==== Excerpt
Copper steadies, but still near 6yr low

  1. 2.5k
    Posts

    Copper has steadied after hitting a one-month low, but fears that a sharp slowdown in China will dent demand for commodities persist, sending shares of commodity firms lower.

    Mining and trading giant Glencore, whose shares fell by almost a third on Monday, gained in London trade but only after its Hong Kong-listed shares fell more than 30 per cent.

    Asian commodity merchant Noble fell as much as 15 per cent overnight.

    "The (price) move seems to be based on fear rather than reality, it's overdone. People are writing about this glut of copper, where is it? Shanghai bonded stocks have drawn 150,000 tonnes since August and China's refined copper imports in August were up 12 per cent," said Citi analyst David Wilson.

    China consumes nearly half the world's copper.

    Benchmark three-month copper on the London Metal Exchange ended up 0.1 per cent at $US4,970 a tonne, having struck its weakest since late August at $US4,915.50. The metal is not far off a six-year low of $US4,855 hit in August.

    Shanghai Futures Exchange copper fell 2.5 per cent to 37,760 yuan ($A9,488). Shanghai markets will close from Thursday for a week for the mid-autumn festival.

    Indicating worsening sentiment, funds trading LME copper reduced their net "long" or buy position to 12,506 lots last Friday from 16,513 lots on September 18, data showed.

    "As long as the August lows hold, (copper) remains vulnerable to a year-end rebound toward $US5,700-5,800," said T-Commodity partner Gianclaudio Torlizzi, referring to the metal's technical momentum signals.
========
==== Excerpted records
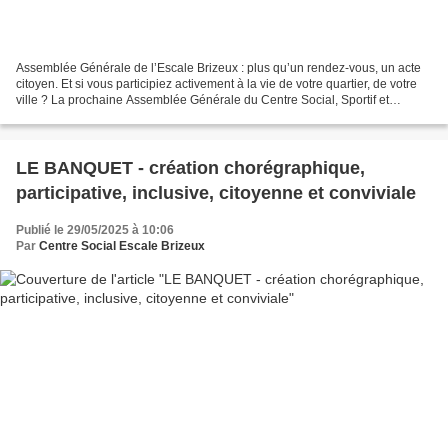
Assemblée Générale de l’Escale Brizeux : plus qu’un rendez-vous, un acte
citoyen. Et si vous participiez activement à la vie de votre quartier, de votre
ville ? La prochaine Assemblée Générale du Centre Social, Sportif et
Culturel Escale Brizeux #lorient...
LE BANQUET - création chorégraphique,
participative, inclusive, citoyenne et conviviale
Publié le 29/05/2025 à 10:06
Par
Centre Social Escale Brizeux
========
Write the next few paragraphs of the copper market report, picking up right after its final quoted remark.

    China announced more infrastructure spending as it looks to shore up growth, approving subway projects in three cities including Beijing, Tianjian and Shenzhen worth a total 464.77 billion yuan.

    Data on Thursday is likely to show China's factory sector shrank for the second month in a row in September.

    Aluminium ended up 0.8 per cent at $US1,564, having hit a month low earlier of $US1,542.

    Alcoa Inc's decision to split in two will heighten pressure on one of the world's top aluminium producers to cut costs or close unprofitable smelting capacity.

    Zinc closed up 1.6 per cent at $US1,656, recovering from a recent rout.

    "You will have upside corrections but path of least resistance is to downside until you've got more cutbacks in metals with lots of stock like aluminium and zinc," said William Adams, head of research at FastMarkets.

    Lead ended flat at $US1,657, tin fell 0.3 per cent to $US15,600 while nickel rose 0.1 per cent to $US9,875.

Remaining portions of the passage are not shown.